#### Trecho para leitura:
A escassez de vagas na rede hospitalar estadual tem provocado impactos diretos no atendimento à população de Porto Velho. A dificuldade de internação no Hospital e Pronto-Socorro João Paulo II, principal referência em urgência e emergência de alta complexidade em Rondônia, tem aumentado o tempo de permanência de pacientes nas Unidades de Pronto Atendimento (UPAs), que enfrentam um cenário de superlotação.
Com capacidade limitada para receber novos pacientes, o João Paulo II não consegue absorver toda a demanda encaminhada de diferentes municípios do estado. Como consequência, pessoas que já passaram pelo atendimento inicial e aguardam procedimentos especializados ou internação permanecem por vários dias nas UPAs, à espera de uma vaga na rede estadual.

#### O que se pede:
Reproduza o trecho sobre a falta de vagas hospitalares em Porto Velho, começando nas palavras "Com capacidade limitada" e parando depois de "na rede estadual.". Não é preciso consultar as entradas.

#### Dados fornecidos:

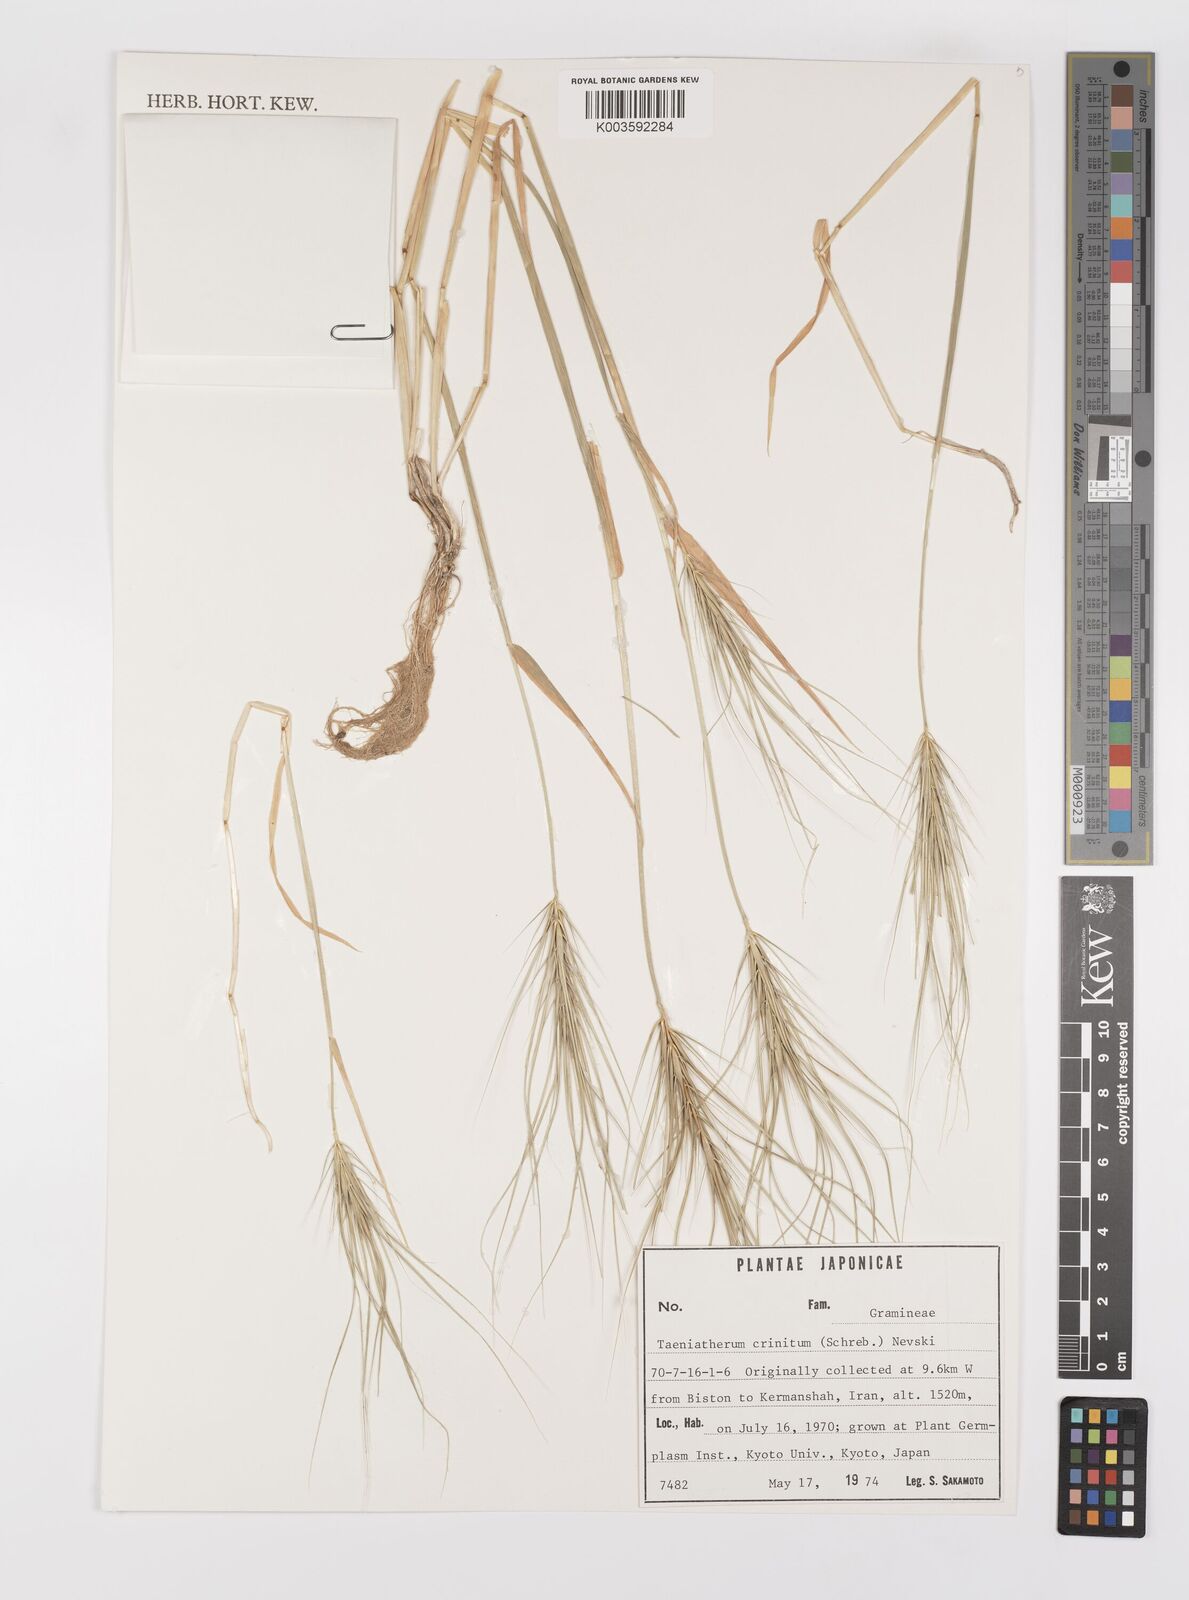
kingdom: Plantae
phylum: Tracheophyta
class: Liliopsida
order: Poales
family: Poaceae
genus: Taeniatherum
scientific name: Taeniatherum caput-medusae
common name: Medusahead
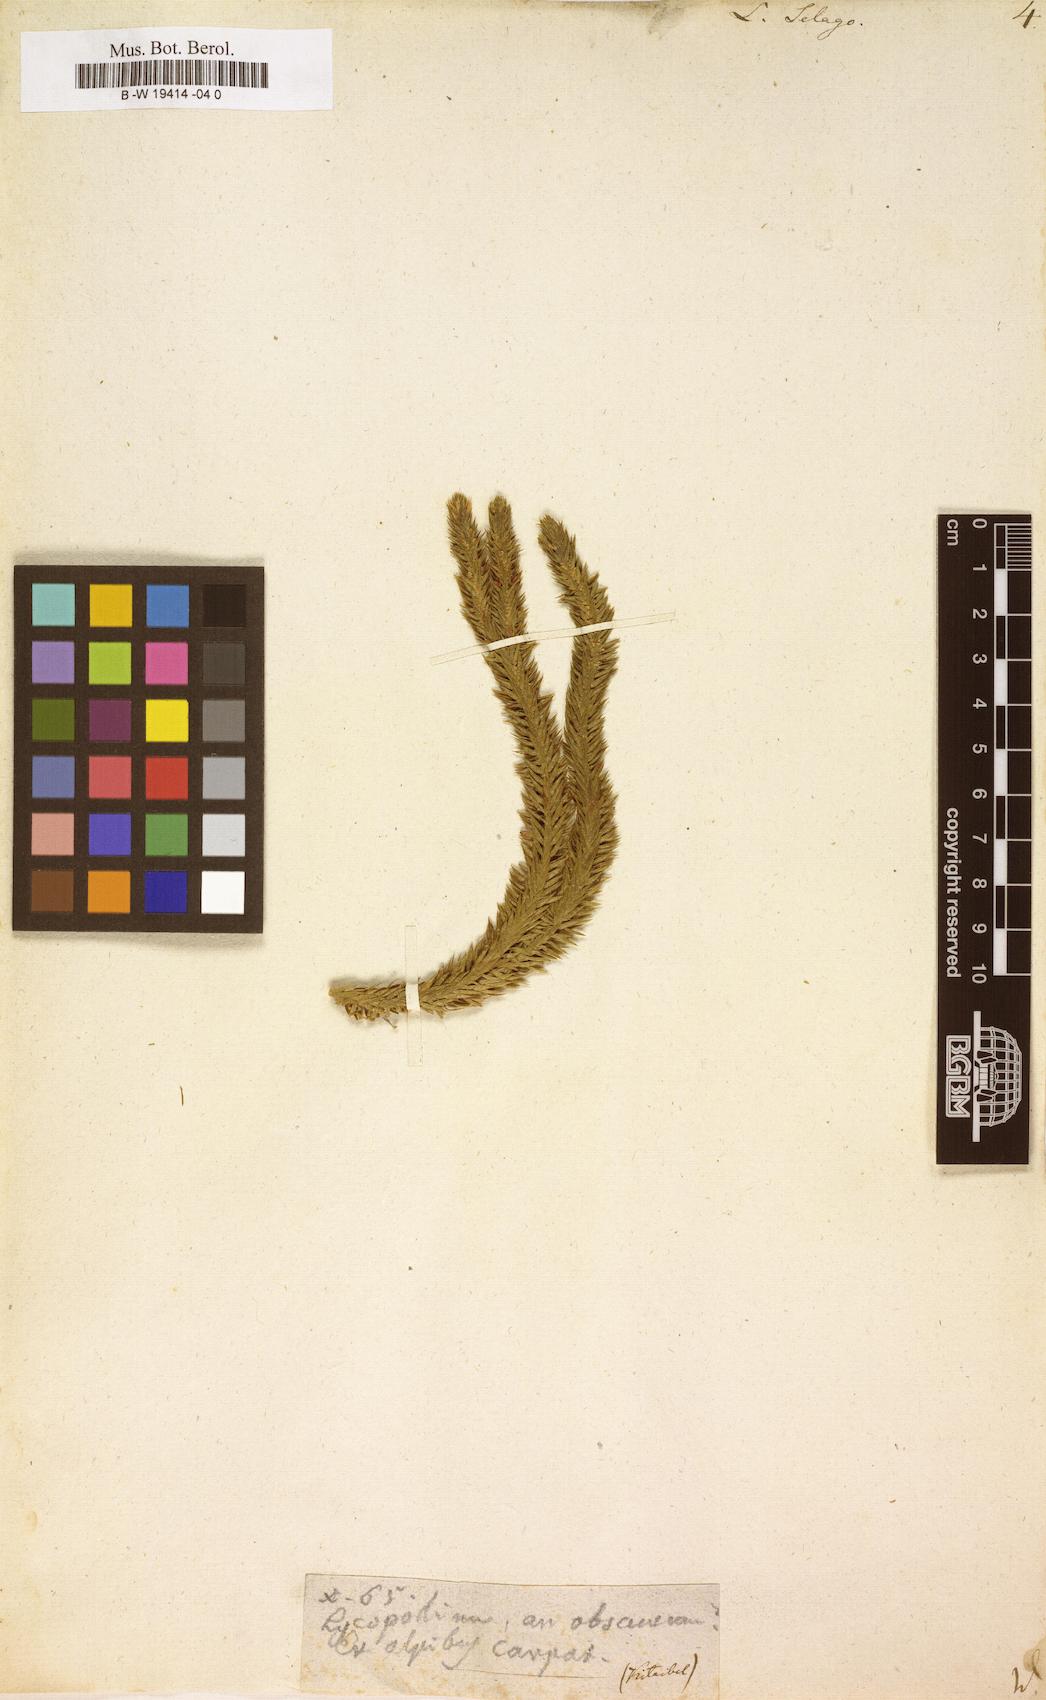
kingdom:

#### Tarefa concluída:
Com capacidade limitada para receber novos pacientes, o João Paulo II não consegue absorver toda a demanda encaminhada de diferentes municípios do estado. Como consequência, pessoas que já passaram pelo atendimento inicial e aguardam procedimentos especializados ou internação permanecem por vários dias nas UPAs, à espera de uma vaga na rede estadual.